Through the Cold War years Finland's neutrality depended on a de-facto Soviet veto on its foreign and defence policies, but the collapse of the Soviet Union in the early 1990s finally allowed Finland to step out of the Cold War shadow. Applying for membership of the EU soon after its friendship treaty with the Soviet Union became void in 1991, it became a full member in 1995, and is today the only Scandinavian nation to have adopted the Euro as its currency.
Since an economic blip in 1991-93, Finland's GDP has shown continued growth, largely fuelled by a booming communications and technology sector.
In 2000, Finland elected its first woman president, Tarja Halonen, who proved a popular figure and was voted in for a second term in 2006. She was succeeded by Sauli Niinistö, who won the presidential election of February 2012 to become the country's first president from the conservative National Coalition Party since 1956, and the first in 30 years from a party other than the Social Democrats.
The National Coalition Party, in the shape of Prime Minister Jyrki Katainen, has also led Finnish parliament in a 'grand coalition' of six other parties from the left and centre since 2011, leaving the eurosceptic and nationalist True Finns party as the main opposition.
Shopping
Finland can be a pricy place to shop for souvenirs, but if you travel to Lapland and want to bring home genuine Sami handicrafts, look out for the Sámi Duodji label as a guarantee of authenticity. Products range from colourful woollen clothing and mittens, rugs, to knives, household goods, jewellery and curios made from wood, reindeer skin and antler.
Helsinki and Tampere are as design-conscious as other Scandinavian cities, and options abound to discover stylish but functional clothing, textiles, glassware and ceramics. Classic and contemporary Finnish design offer greater value and interest than the ubiquitous international brands. The Arabia factory outlet in northern Helsinki is worth a visit for good deals on discounted or remaindered glassware and ceramics.
Indoor and outdoor markets (kauppahalli and kauppatori) are good places to shop for local delicacies and picnic goods such as Tampere's mustamakkara (blood sausage) with lingonberry jam, or Savonia's kalakukko, whitefish (or sometimes salmon) baked in a ryebread crust.
Tipping
Tipping is not expected, as service charges are included in all hotel room rates, restaurant and taxi prices, though bills paid in cash may be rounded up to the nearest convenient number, and you may choose to recognise superior service.

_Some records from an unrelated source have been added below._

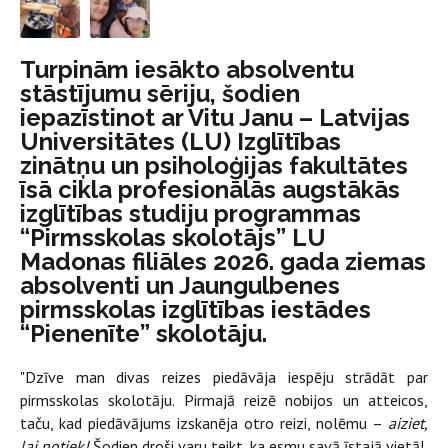
Turpinām iesākto absolventu
stāstījumu sēriju, šodien
iepazīstinot ar Vitu Janu – Latvijas
Universitātes (LU) Izglītības
zinātņu un psiholoģijas fakultātes
īsā cikla profesionālās augstākās
izglītības studiju programmas
“Pirmsskolas skolotājs” LU
Madonas filiāles 2026. gada ziemas
absolventi un Jaungulbenes
pirmsskolas izglītības iestādes
“Pienenīte” skolotāju.
"Dzīve man divas reizes piedāvāja iespēju strādāt par
pirmsskolas skolotāju. Pirmajā reizē nobijos un atteicos,
taču, kad piedāvājums izskanēja otro reizi, nolēmu –
aiziet,
lai notiek!
Šodien droši varu teikt, ka esmu savā īstajā vietā!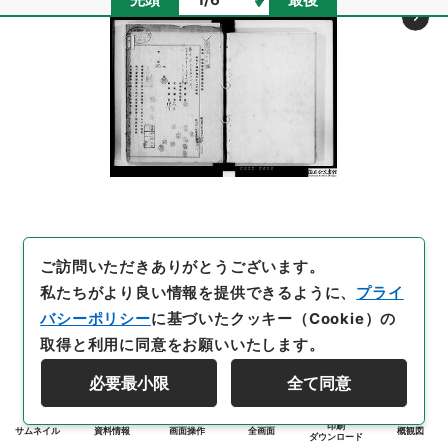
ご訪問いただきありがとうございます。
私たちがより良い情報を提供できるように、
プライ
バシーポリシー
に基づいたクッキー（Cookie）の
取得と利用に同意をお願いいたします。
必要最小限
全て同意
印刷
サムネイル
資料情報
画面操作
全画面
概観図
ダウンロード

Restaurant, club or hotel cloakroom fees of about €2 are normally clearly indicated.
Where to eat
Formal restaurants in Finland are known as ravintola, and serve more refined dishes, while khavilas serve fairly inexpensive lunches. There are plenty of old-school restaurants serving traditional dishes too, strong on hash and herring. A baari is the place to go for light food and mild beer, while numerous fast food stands offer speedy alternatives. If possible, it's worth searching out a country farm that serves food, to enjoy the very freshest of the stunning local produce, or do as so many Finns do, and fish for a lakeside supper.